The Agency for Regulation and Development of the Financial Market has published a draft law on the capital market. One of its main ideas is to simplify access to the securities market for small and medium-sized businesses. The broader goal is to help raise Kazakhstan’s stock market from frontier market to emerging market status under the FTSE Russell and MSCI classifications.

The document says companies currently have to go through complicated and disproportionate procedures. Securities issuance requires registration with the regulator and the assignment of an ISIN by the Central Depository. As a result, deadlines, costs and the administrative burden increase.

The agency proposes switching to a one-stop system and fully digitizing securities issuance. It is also considering transferring all registration and issuance functions to the Central Depository.

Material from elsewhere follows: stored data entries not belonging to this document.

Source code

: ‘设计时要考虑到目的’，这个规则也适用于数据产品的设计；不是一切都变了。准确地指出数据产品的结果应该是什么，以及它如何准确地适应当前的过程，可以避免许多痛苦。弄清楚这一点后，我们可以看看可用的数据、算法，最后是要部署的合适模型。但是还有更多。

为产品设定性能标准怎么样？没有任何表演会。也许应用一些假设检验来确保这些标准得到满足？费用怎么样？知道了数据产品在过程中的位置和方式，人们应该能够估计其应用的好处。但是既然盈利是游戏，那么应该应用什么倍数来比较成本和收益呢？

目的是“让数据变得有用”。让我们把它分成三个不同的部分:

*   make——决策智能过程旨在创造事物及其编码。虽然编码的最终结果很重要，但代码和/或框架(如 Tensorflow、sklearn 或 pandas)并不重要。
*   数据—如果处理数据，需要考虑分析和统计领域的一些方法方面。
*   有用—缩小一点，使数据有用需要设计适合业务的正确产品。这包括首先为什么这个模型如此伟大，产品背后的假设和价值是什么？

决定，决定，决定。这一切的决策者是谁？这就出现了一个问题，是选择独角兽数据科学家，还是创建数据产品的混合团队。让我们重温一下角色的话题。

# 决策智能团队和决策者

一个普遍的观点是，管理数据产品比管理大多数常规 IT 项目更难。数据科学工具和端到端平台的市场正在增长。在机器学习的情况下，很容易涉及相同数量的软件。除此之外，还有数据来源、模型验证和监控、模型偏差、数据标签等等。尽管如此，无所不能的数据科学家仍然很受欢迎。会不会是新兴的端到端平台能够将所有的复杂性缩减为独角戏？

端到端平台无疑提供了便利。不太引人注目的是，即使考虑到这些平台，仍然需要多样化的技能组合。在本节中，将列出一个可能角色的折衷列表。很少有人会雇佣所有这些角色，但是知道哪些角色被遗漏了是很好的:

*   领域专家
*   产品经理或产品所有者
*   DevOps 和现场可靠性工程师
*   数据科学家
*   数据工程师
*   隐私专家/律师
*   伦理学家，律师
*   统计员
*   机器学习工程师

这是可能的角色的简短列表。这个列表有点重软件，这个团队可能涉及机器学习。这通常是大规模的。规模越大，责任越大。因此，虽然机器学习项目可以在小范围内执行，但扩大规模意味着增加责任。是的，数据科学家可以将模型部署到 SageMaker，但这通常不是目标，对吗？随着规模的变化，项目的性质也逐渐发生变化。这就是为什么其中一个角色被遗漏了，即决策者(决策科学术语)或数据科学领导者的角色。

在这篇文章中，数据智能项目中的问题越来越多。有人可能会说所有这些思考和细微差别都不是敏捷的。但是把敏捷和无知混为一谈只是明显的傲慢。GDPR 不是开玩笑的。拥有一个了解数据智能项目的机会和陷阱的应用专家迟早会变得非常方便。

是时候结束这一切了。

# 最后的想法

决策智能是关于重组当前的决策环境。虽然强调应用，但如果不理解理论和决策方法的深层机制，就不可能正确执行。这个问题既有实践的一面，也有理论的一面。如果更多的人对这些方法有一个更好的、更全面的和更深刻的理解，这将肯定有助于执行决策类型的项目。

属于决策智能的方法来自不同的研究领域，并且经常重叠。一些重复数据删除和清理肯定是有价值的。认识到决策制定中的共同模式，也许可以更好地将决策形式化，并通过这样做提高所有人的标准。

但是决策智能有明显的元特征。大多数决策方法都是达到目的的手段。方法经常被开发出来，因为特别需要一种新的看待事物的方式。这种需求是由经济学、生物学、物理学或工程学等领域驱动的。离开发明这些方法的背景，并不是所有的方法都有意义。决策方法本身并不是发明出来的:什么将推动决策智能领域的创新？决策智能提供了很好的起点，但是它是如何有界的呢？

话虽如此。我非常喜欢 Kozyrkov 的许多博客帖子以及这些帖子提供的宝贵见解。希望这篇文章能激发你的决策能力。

The regulator notes that SMEs in Kazakhstan still depend mainly on banks. Around 90% of SME financing goes through the banking sector. This limits the development of the stock market as an alternative source of financing for companies. For many businesses, it is easier to take out a bank loan than to issue bonds or list on the exchange.

At the same time, the capital market itself has been growing in formal terms. Over five years, stock market capitalization has increased by more than 40% to 39 trillion tenge. Corporate debt reached 16.2 trillion tenge. Of that amount, around 75-80% belongs to the quasi-public sector, while another 12-13% is concentrated in second-tier banks. Less than 5% remains for the real private sector.

A separate issue is the role of the Unified Accumulative Pension Fund. The regulator says the fund remains the country’s main institutional investor. At the beginning of April 2026, pension assets totaled about 25.8 trillion tenge. At the same time, private managers controlled only 0.4% of pension savings, or 99.4 billion tenge. Most of the money still remains within the ENPF system. To address this imbalance, the regulator proposes expanding private management of pension assets.

The economic effect of these changes is not expected before 2027-2028.